A strong, toned upper abdominal area may look good, but these muscles serve a critical function -- they stabilize your spine, pelvis and back and help you perform a variety of everyday activities. They also keep your organs in place. Understanding what is considered your upper abdomen helps you plan an appropriate workout to target this area.
  1. Muscles in the Upper Abdomen

    • Your abdomen contains four primary muscles: the transversus abdominis, rectus abdominis and the internal and external obliques. These muscles exist in both the upper and lower abdomen because they extend from the ribs to the pelvis. Above your belly button, the marker for where your upper abdominal muscles lie, the anatomy is much the same as below. Your transversus abdominis lies below the other abdominal muscle structures. This large, flat muscle stabilizes the core. When you're talking about your "six pack," you're referring to the rectus abdominis, which functions to stabilize the core and help with torso mobility. You can find the external obliques just to the outside of the rectus abdominis muscles, and the internal obliques are just below the external oblique muscles. You use your oblique muscles to twist side to side.

    Exercises to Work Your Upper Abdomen

    • Your upper abdomen requires particular exercises to target the portion of abdominal muscles above your belly button. For instance, a bent-knee crunch strengthens the upper abdominals, as well as your hip flexors. To do this exercise, lie on your back on a flat, padded surface and position your feet on a chair, table or bench that allows your knees to bend at a 45-degree angle. Clasp your hands behind your head or fold your arms over your chest. Without pulling on the neck, curl your back and gently lift your head, shoulders and upper chest off the floor by contracting your upper abdominal muscles. Return to your original position. Repeat this at least 15 to 25 times. Other exercises to work your upper abdomen area include the bent-leg situp, straight leg situp, the incline bench situp, and the side bend with dumbbell or hyperextension bench.

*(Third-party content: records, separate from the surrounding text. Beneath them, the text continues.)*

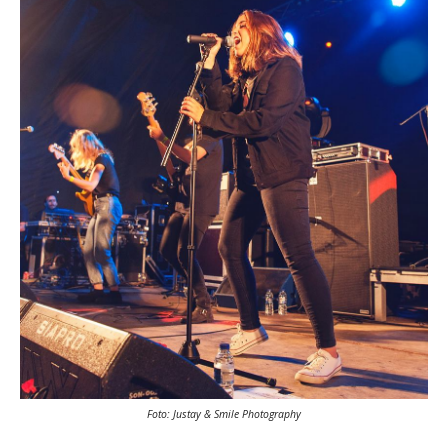
Foto: Justay & Smile Photography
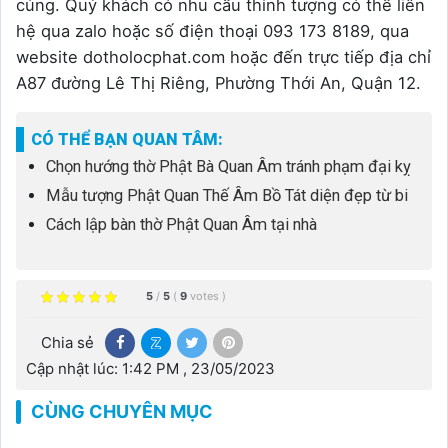
cúng. Quý khách có nhu cầu thỉnh tượng có thể liên
hệ qua zalo hoặc số điện thoại 093 173 8189, qua
website dotholocphat.com hoặc đến trực tiếp địa chỉ
A87 đường Lê Thị Riêng, Phường Thới An, Quận 12.
CÓ THỂ BẠN QUAN TÂM:
Chọn hướng thờ Phật Bà Quan Âm tránh phạm đại kỵ
Mẫu tượng Phật Quan Thế Âm Bồ Tát diện đẹp từ bi
Cách lập bàn thờ Phật Quan Âm tại nhà
5
/
5
(
9
votes
)
Chia sẻ
Cập nhật lúc: 1:42 PM , 23/05/2023
CÙNG CHUYÊN MỤC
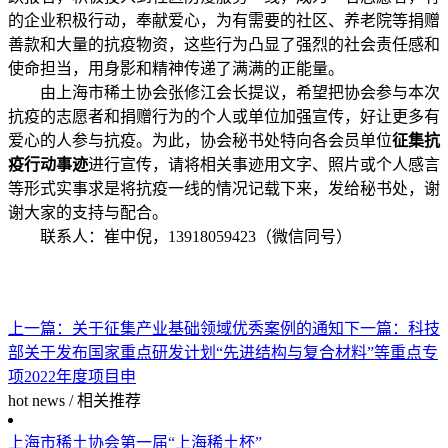
的企业积极行动，奉献爱心，为有需要的社区、养老院等捐赠
善款和大量的抗疫物资，这些行为凸显了强烈的社会责任感和
使命担当，用身影和精神传递了满满的正能量。
由上海市稀土协会张修江会长提议，希望把协会参与本次
抗疫的志愿者和捐赠行为的个人或单位加强宣传，好让更多有
爱心的人参与抗疫。为此，协会秘书处特向各会员单位
征集
抗
疫行动事迹
进行宣传，请将相关事迹用文字、照片或个人感言
等形式实事求是将抗疫一线的情况记载下来，发给秘书处，谢
谢大家的支持与配合。
联系人：崔中倪，13918059423（微信同号）
上一篇：
关于征集产业基础领域优秀案例的通知
下一篇：
科技
部关于发布国家重点研发计划“先进结构与复合材料”等重点专
项2022年度项目申
hot news
/
相关推荐
上海市稀土协会第一届“上海稀土杯”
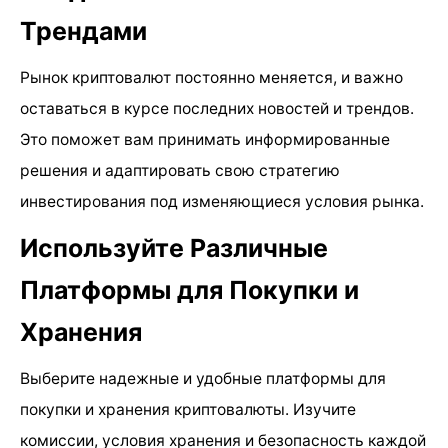
Трендами
Рынок криптовалют постоянно меняется, и важно
оставаться в курсе последних новостей и трендов.
Это поможет вам принимать информированные
решения и адаптировать свою стратегию
инвестирования под изменяющиеся условия рынка.
Используйте Различные
Платформы для Покупки и
Хранения
Выберите надежные и удобные платформы для
покупки и хранения криптовалюты. Изучите
комиссии, условия хранения и безопасность каждой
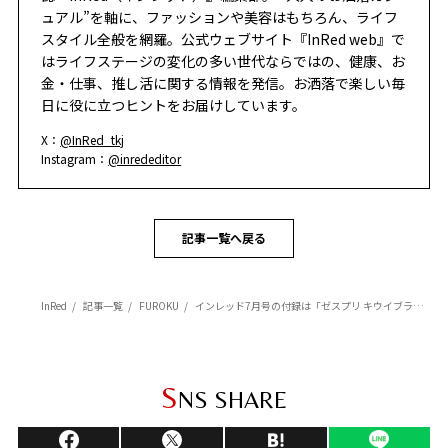
ュアル”を軸に、ファッションや美容はもちろん、ライフ
スタイル全般を網羅。公式ウェブサイト『InRed web』で
はライフステージの変化の多い世代ならではの、健康、お
金・仕事、推し活に関する情報を発信。お洒落で楽しい毎
日に役に立つヒントをお届けしています。
X：
@InRed_tkj
Instagram：
@inrededitor
記事一覧へ戻る
InRed
記事一覧
FUROKU
インレッド7月号の付録は「ゼスプリ キウイブラザーズ グリーンの“ぬいぐるみエコバッグ”」。かわいさも実用性も◎！
S
NS SHARE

    Organs of Your Upper Abdomen

    • Since the muscles of your upper abdomen hold your organs in place, it's useful to know which organs are influenced by those muscles. Organs involved in eating and digestion, such as your ascending, descending and transverse colon; the stomach; the duodenum and your small intestine are stabilized by the upper abdominals. Additionally, your liver, kidneys, spleen, pancreas, gallbladder, adrenal glands, abdominal aorta and various veins and arteries are secured by the upper abdominal muscles.

    Considerations

    • The area considered your upper abdomen needs exercise to keep it in shape, but your upper abdominal muscles can sustain injury. Strains, or small tears, may occur to the four muscles in this location due to over-use, incorrectly lifting heavy objects and incorrect sports technique. The muscles your upper abdominal muscles hold in place may also sustain injury or contract disease -- causes of upper abdominal pain may be the result of appendicitis, bile duct inflammation, gallstones, peptic ulcer, pleurisy and other diseases. Muscle strains can be minor, but more advanced muscle damage or pain from organs in the upper abdomen require a visit to your physician.